Not only does home seed-saving save you money and the hassle of sourcing seed elsewhere but it also helps to preserve genetic diversity and promote resilience.
For lots more information on how to save seed from your garden or allotment, visit the website of Seed Savers Exchange (seedsavers.org). Also, see below for details of Irish Seed Savers upcoming seed saving workshop.
While the recent fine, dry weather might tempt you to start cutting back faded plants in flowerbeds and borders, it’s a good idea to hold off until early next spring as their old stems, foliage, flower-heads and seed-heads will provide food, shelter and useful habitats for garden wildlife in search of a place to overwinter. Many faded flowers and seed-heads are also of ornamental use in the winter garden, yet another good reason to leave them standing until next spring.
With more autumn storms almost certainly on their way in the months ahead, try to make sure that garden structures such as polytunnels, glasshouses, sheds, pergolas, arbours and treehouses are sound and in good repair.
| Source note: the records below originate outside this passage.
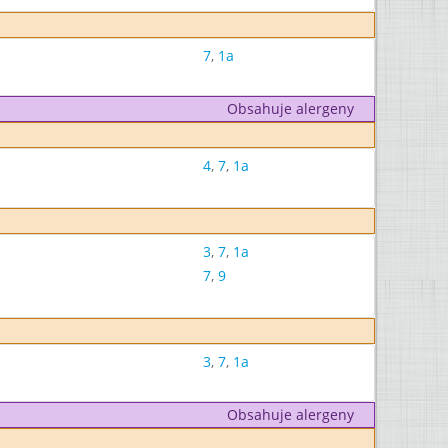
7
,
1a
Obsahuje alergeny
4
,
7
,
1a
3
,
7
,
1a
7
,
9
3
,
7
,
1a
Obsahuje alergeny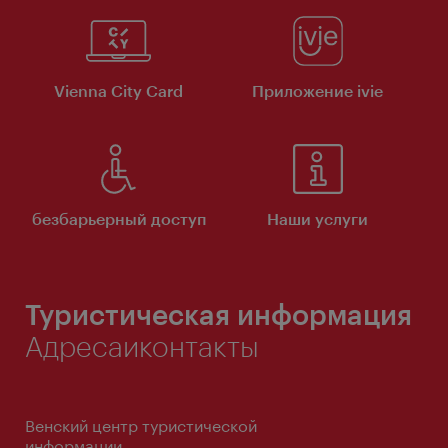
Vienna City Card
Приложение ivie
безбарьерный доступ
Наши услуги
Туристическая информация
Адресаиконтакты
Венский центр туристической
информации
It’s a good time to make any repairs such as replacing broken or cracked panes of glass, patching polythene sheeting by using repair tape, and replacing damaged doors, locks, catches and hinges. Remember the doors and vents of glasshouses and polytunnels should be securely closed whenever storms or high winds are forecast to protect them from structural damage.
Dates for your diary
Wednesday, October 10th, (8.15pm), St Patrick's Recreation Centre, Greystones, Co Wicklow, "The Life & Travels of a Horticulturalist," autumn lecture by Tim Weldon on behalf of Delgany & District Horticultural Society; Friday, October 12th, Kilmacurragh Gardens, Co Wicklow (10.30am-3.30pm) "Beginners Photography Workshop with the Outdoor Studio", a one-day photography workshop in the gardens suitable for beginners and enthusiasts, €35, booking essential, see skerriesphotography.com or tel: 01-8492572; Saturday, October 13th, (10am-4.30pm) Irish Seed Savers, Scariff, Co Clare, "Introduction to Seed Saving, a practical workshop on how to home-save seeds", book via nots.ie or tel: 061-921866, €52.50-€70; Saturday and Sunday, October 13th-14th, "Adapting to Climate Change", Community Gardens Ireland autumn gathering, Scariff Community Garden, Irish Seed Savers and Moyhill Community Farm, tickets from €25 includes lunch and refreshments, see eventbrite.com and cgireland.org for booking details.